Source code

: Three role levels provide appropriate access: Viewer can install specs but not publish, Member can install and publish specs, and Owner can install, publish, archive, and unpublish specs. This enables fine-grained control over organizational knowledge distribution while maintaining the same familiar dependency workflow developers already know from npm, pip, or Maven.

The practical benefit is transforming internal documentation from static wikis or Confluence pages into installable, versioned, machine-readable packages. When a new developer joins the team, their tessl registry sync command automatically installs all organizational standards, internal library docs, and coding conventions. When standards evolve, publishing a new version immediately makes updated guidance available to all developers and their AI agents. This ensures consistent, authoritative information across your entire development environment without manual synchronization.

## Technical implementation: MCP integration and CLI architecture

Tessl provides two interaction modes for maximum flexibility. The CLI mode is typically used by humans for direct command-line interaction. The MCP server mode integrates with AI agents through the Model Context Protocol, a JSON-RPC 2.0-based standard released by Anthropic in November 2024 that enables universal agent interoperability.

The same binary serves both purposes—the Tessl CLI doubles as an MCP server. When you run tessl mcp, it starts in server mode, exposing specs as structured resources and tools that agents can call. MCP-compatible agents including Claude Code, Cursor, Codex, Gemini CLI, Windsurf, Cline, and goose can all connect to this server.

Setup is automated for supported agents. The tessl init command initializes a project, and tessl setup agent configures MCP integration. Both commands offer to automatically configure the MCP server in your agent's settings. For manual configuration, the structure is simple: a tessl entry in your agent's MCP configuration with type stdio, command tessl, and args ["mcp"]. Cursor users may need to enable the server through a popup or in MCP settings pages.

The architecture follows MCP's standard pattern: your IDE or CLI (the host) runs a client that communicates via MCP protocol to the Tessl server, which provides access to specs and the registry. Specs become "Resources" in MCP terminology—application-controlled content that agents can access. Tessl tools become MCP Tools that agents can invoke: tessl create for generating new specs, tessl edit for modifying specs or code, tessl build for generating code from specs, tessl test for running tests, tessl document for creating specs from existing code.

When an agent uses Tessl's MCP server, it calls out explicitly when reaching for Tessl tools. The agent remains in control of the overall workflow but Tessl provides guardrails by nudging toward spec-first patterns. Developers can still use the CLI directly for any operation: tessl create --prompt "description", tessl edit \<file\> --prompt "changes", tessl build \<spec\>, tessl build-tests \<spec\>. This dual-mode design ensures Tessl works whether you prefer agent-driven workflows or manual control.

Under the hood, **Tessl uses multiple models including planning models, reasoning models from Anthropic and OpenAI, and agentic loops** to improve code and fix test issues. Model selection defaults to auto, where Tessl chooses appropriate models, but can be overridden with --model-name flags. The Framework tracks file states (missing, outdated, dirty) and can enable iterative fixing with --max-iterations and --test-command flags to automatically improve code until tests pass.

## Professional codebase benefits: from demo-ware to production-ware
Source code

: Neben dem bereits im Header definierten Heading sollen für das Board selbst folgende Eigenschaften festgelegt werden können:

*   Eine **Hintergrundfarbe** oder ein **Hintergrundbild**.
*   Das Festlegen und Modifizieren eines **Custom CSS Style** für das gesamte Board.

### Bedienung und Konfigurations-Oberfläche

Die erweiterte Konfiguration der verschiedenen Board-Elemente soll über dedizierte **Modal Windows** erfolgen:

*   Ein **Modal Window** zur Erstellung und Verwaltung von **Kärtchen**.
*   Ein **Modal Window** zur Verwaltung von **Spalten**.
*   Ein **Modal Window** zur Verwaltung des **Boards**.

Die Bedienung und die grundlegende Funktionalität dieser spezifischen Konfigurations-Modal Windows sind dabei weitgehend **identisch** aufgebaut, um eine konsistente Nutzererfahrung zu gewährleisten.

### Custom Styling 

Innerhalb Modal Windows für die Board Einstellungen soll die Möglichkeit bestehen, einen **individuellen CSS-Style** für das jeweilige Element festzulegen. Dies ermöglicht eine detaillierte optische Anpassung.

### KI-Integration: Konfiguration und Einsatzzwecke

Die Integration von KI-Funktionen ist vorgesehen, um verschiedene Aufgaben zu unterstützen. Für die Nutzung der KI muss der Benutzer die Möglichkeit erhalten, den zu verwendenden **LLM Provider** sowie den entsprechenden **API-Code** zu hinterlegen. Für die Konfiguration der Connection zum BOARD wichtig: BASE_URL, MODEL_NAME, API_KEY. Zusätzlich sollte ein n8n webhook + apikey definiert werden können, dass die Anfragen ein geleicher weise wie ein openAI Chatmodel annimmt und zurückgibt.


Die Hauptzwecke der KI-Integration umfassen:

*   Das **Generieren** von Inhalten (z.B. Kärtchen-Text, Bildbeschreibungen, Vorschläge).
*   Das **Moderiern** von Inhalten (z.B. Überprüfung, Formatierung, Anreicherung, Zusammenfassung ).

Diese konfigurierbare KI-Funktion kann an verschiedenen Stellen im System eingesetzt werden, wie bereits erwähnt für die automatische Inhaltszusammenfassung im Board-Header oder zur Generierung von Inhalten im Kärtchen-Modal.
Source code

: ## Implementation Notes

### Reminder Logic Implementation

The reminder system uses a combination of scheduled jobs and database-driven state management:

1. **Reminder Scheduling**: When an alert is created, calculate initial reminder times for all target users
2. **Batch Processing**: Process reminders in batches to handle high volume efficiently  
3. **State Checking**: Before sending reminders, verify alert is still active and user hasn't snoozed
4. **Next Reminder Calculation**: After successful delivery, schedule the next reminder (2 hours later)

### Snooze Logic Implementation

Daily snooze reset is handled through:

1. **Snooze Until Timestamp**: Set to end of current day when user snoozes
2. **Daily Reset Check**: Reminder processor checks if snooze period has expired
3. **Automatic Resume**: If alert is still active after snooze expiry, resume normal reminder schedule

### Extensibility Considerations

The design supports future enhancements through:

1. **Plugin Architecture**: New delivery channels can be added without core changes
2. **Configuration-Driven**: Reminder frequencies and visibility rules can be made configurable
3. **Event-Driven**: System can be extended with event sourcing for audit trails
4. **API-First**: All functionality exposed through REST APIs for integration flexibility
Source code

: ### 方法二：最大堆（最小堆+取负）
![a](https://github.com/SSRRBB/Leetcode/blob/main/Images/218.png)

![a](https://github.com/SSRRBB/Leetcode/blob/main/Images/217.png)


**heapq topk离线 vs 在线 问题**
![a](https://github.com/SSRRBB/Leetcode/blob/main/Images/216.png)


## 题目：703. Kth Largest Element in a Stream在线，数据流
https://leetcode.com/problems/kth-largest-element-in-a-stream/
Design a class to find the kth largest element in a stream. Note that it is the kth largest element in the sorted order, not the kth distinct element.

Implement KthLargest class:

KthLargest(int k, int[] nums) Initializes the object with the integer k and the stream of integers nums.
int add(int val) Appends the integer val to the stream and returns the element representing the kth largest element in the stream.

-.-.-

:: Exercise aim ::
Repeat the entries above exactly, beginning at their first line and ending with the line that contains "pip, or Maven.", with nothing added.

:: Reply ::
Source code

: Three role levels provide appropriate access: Viewer can install specs but not publish, Member can install and publish specs, and Owner can install, publish, archive, and unpublish specs. This enables fine-grained control over organizational knowledge distribution while maintaining the same familiar dependency workflow developers already know from npm, pip, or Maven.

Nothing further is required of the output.